# Task prompt
Every line in the records below with the string "Example" needs to be copied out.
Start of Data to examine
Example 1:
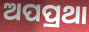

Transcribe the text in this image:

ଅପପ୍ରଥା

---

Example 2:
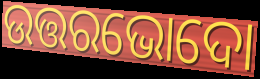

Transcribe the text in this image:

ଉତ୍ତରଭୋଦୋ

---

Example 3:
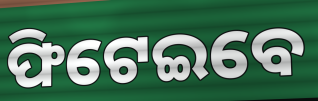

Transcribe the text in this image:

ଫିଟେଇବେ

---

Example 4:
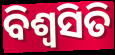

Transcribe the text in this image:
End of Data to examine
Start of Data to examine
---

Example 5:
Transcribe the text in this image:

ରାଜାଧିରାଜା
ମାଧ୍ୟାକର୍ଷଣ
End of Data to examine
# Written answer
Example 1:
Example 2:
Example 3:
Example 4:
Example 5:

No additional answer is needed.